WHAT IS EXPECTED
The listing must be copied out in full and exactly; no images go with it.

GIVEN DATA
====
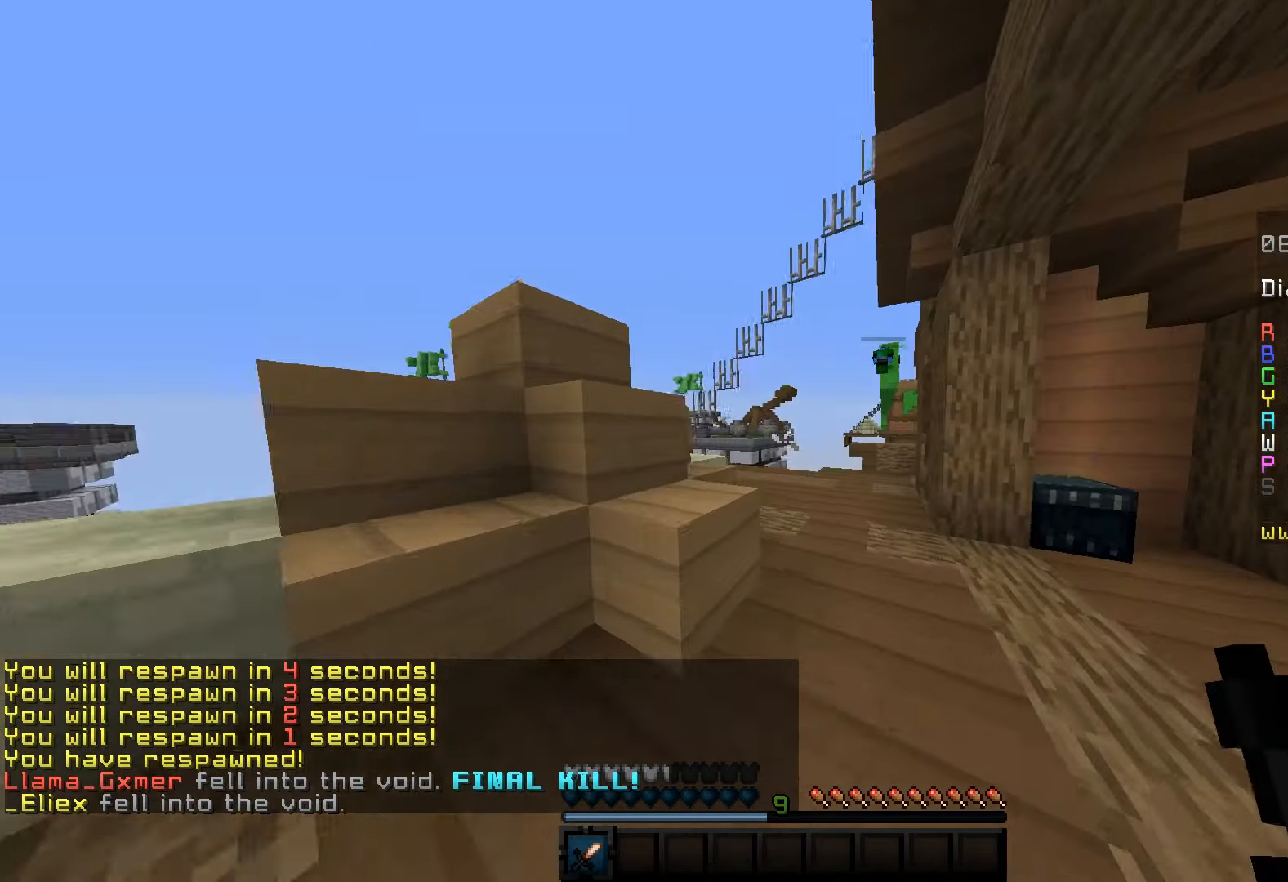
{"keys": ["w"], "mouse": [], "events": [[167, "space", "down"], [467, "space", "up"]]}
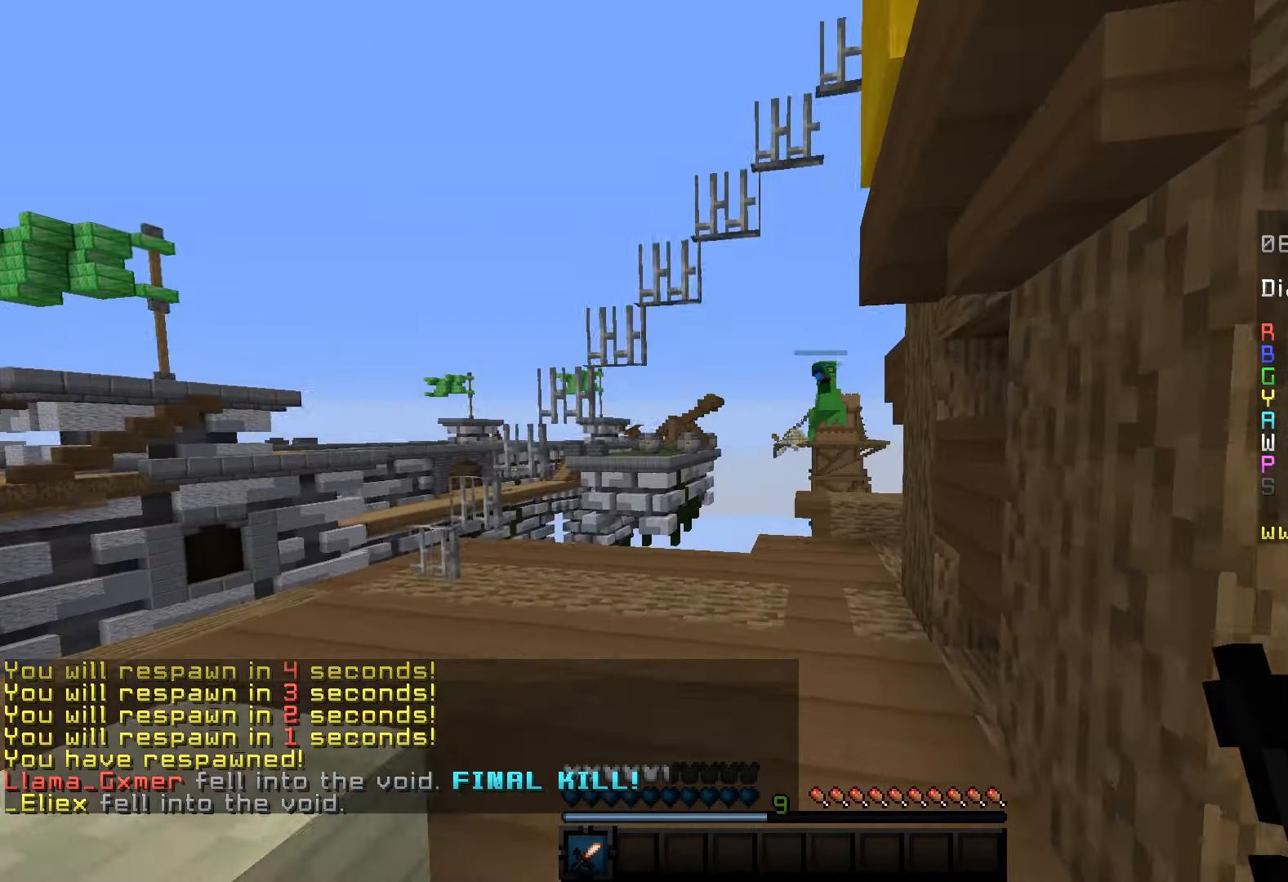
{"keys": ["w"], "mouse": [], "events": []}
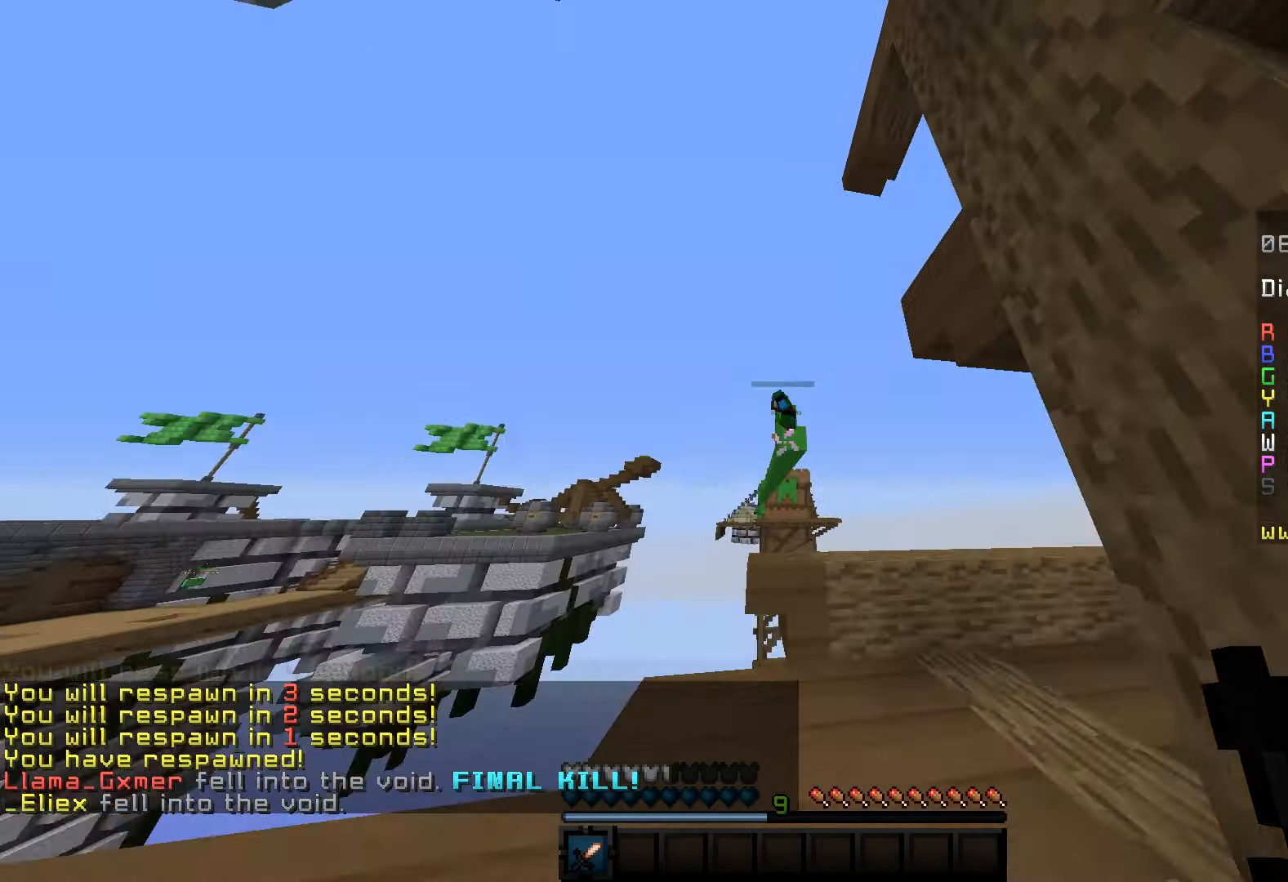
{"keys": ["d", "w"], "mouse": [], "events": [[167, "d", "down"], [250, "w", "up"], [350, "w", "down"]]}
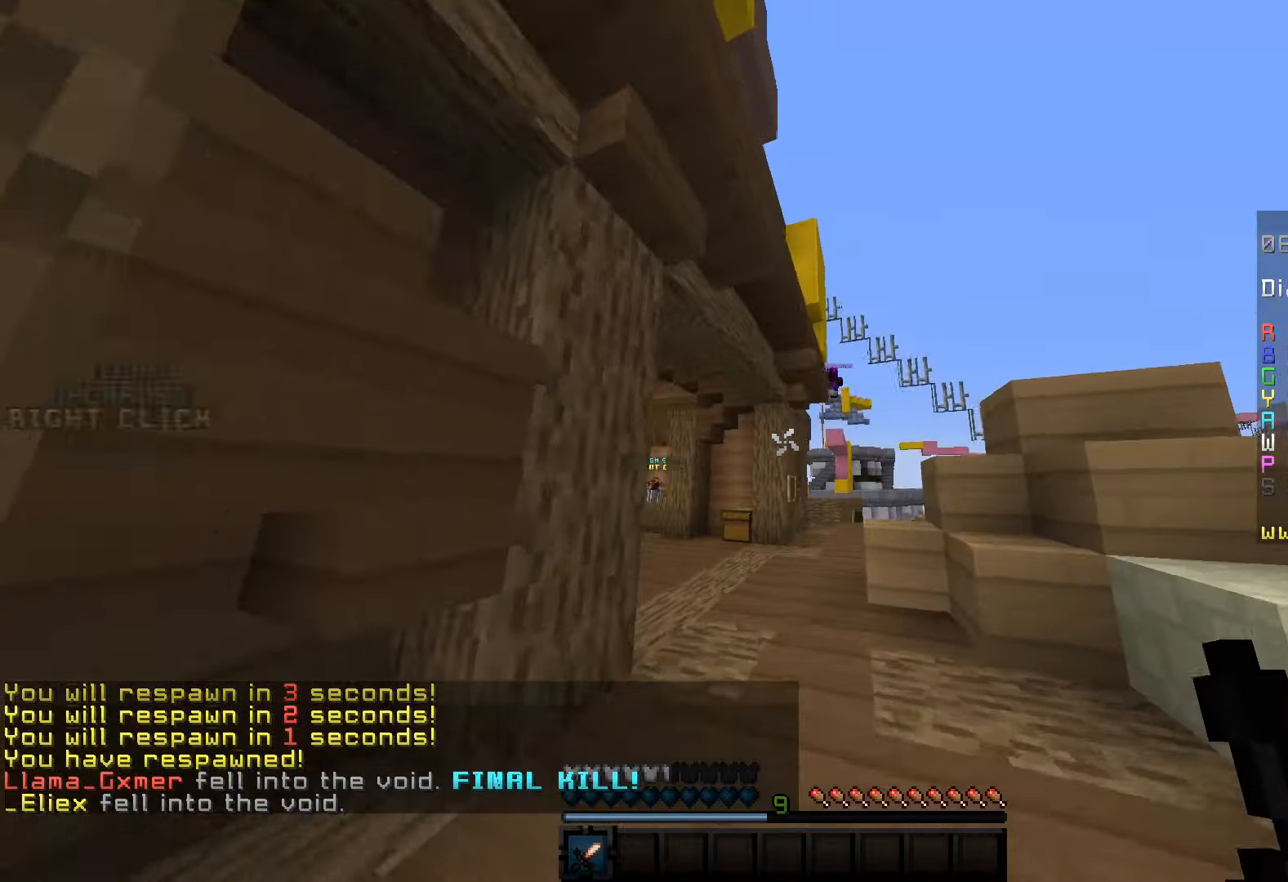
{"keys": ["a", "d", "w"], "mouse": [], "events": [[300, "a", "down"], [400, "d", "up"], [467, "d", "down"]]}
====
ANSWER FOR THE TASK
{"keys": ["w"], "mouse": [], "events": [[167, "space", "down"], [467, "space", "up"]]}
{"keys": ["w"], "mouse": [], "events": []}
{"keys": ["d", "w"], "mouse": [], "events": [[167, "d", "down"], [250, "w", "up"], [350, "w", "down"]]}
{"keys": ["a", "d", "w"], "mouse": [], "events": [[300, "a", "down"], [400, "d", "up"], [467, "d", "down"]]}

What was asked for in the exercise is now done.